Let the credits roll

At 30, the Jerusalem Film Festival boasts an impressive guest list.

Roberto Benigni and Lia van Leer521 (photo credit: (Courtesy Jerusalem Cinematheque))
Roberto Benigni and Lia van Leer521
(photo credit: (Courtesy Jerusalem Cinematheque))
Ask Lia van Leer, the founding director of the Jerusalem Film Festival (and the Jerusalem Cinematheque, where it takes place), how she feels about celebrating the festival’s 30th anniversary this year, and she smiles.
“It’s going to be a great festival this year,” she says.
“We’re having such wonderful guests. Really, it will be very good.”
But what about the 30-year anniversary? “We’ve had so many great festivals, really wonderful movies,” she says at a recent critics’ preview screening, and then excuses herself to attend to a few details of the upcoming festivities.
Van Leer, it seems, is too focused on the festival at hand to have much time to reminisce about festivals past.
The annual Jerusalem Film Festival – which begins on July 4 this year and runs until runs until July 13 at the Jerusalem Cinematheque and other venues around the city – is a tremendous undertaking. It opens each year with a festive screening at the Sultan’s Pool Amphitheater – this time, the movie will be Reshef Levi’s comic caper, Hunting Elephants – preceded by music, awards, speeches, and fireworks. The 10-day festival includes 200 films from 45 countries, plus dozens of special events for audiences and students.
While we’ve all become used to the posters and banners for the festival every summer around the city, some might not realize that in the early ’80s, the idea of having a huge film festival here seemed crazy to many people – but not to van Leer.
Having immigrated to Israel from Romania in 1940, she started a cinema club with her late husband, Dutch-born industrialist Wim van Leer, at their Haifa home in the ’50s, which eventually gave her the idea of founding the Haifa and Jerusalem Cinematheques.
“And once we had the Jerusalem Cinematheque, I knew there should be a festival. To bring filmmakers from around the world to show their work, and to show off the talented filmmakers we have here,” she says.
“She had a strong vision, she convinced everyone,” says Avinoam Harpak, the director of the festival, who has been with van Leer since the beginning. Among those she convinced were late Jerusalem mayor Teddy Kollek and a host of foundations and donors who helped bring her vision to life.

__________

**Instructions**
[a] Pull out every line of the records below that contains the string "value".
[b] Take the article on the Jerusalem Film Festival's 30th anniversary further, starting after its last sentence.

**Input data**

__________

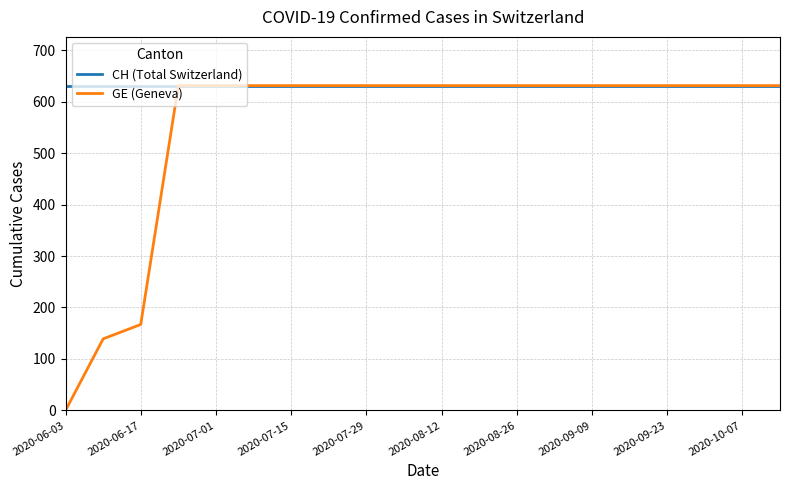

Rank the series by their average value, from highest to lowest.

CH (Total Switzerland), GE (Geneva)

__________

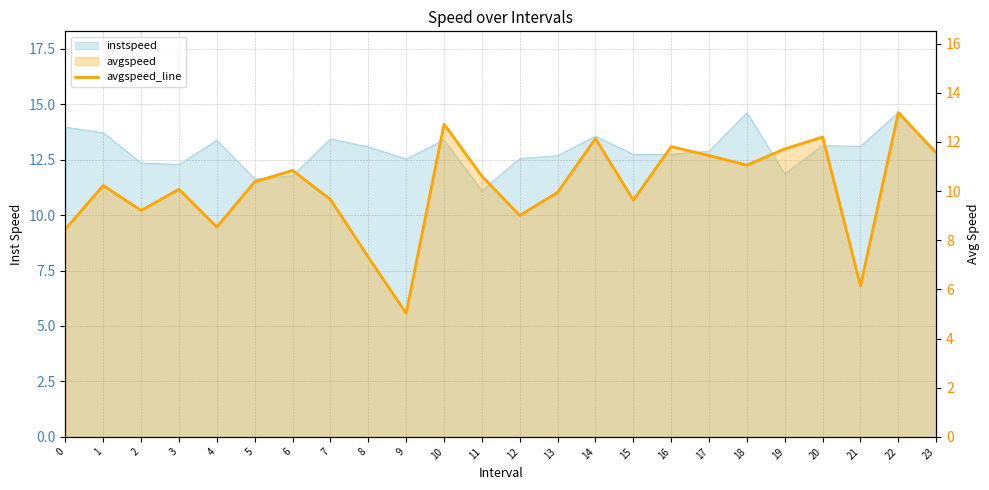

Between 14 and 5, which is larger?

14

__________

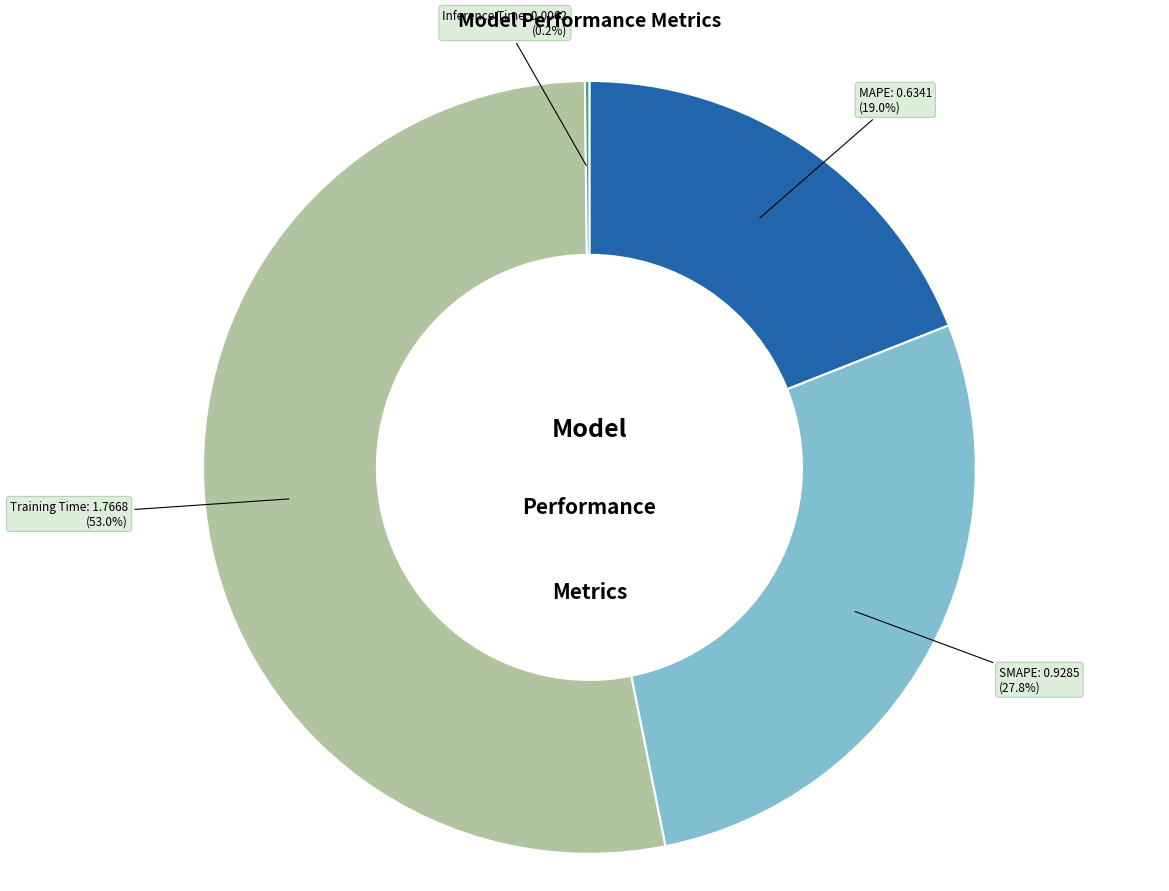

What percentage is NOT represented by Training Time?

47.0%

__________

**Responses in order**
[a]
Rank the series by their average value, from highest to lowest.

[b]
The first festival, in 1984, opened with Ettore Scola’s appropriately festive Le Bal. And a partial guest list from that year includes three iconic names: Lillian Gish, a star from the days of the silents who was still acting in her 90s; Jeanne Moreau, the acclaimed French actress who starred in Francois Truffaut’s masterpiece Jules and Jim, among other films; and Warren Beatty, the Hollywood ladies’ man.
Lots of people at the Cinematheque claim to have a few good Beatty stories, but none of them will go on the record.
“There was some competition between Gish and Moreau for attention,” recalls Harpak. “And Lia had put them up in Mishkenot Sha’ananim [the guesthouse for artists next to the Cinematheque].
But Moreau wanted a hairdresser sent to her room, room service, a manicure – she wanted to be a star.”
Moreau was promptly moved to a fancy hotel, where she could be pampered in the style to which she had become accustomed.
It was fortuitous that the Jerusalem Film Festival staff got experience in dealing with movie stars that first year, because van Leer convinced many of the top actors from Hollywood and Europe to come to subsequent festivals. A partial list of those stars consists of Robert De Niro, Marcello Mastroianni, Fanny Ardant, Jane Birkin, Jane Fonda, Kirk Douglas, Bob Hoskins, John Malkovich, Delphine Seyrig, Liv Ullmann, Jeff Goldblum and Peter Ustinov.
Informally, many more stars have dropped by. Natalie Portman strolled into the press area in 2008 to have coffee and chat with Dieter Kosslick, the director of the Berlin Film Festival, who was a guest.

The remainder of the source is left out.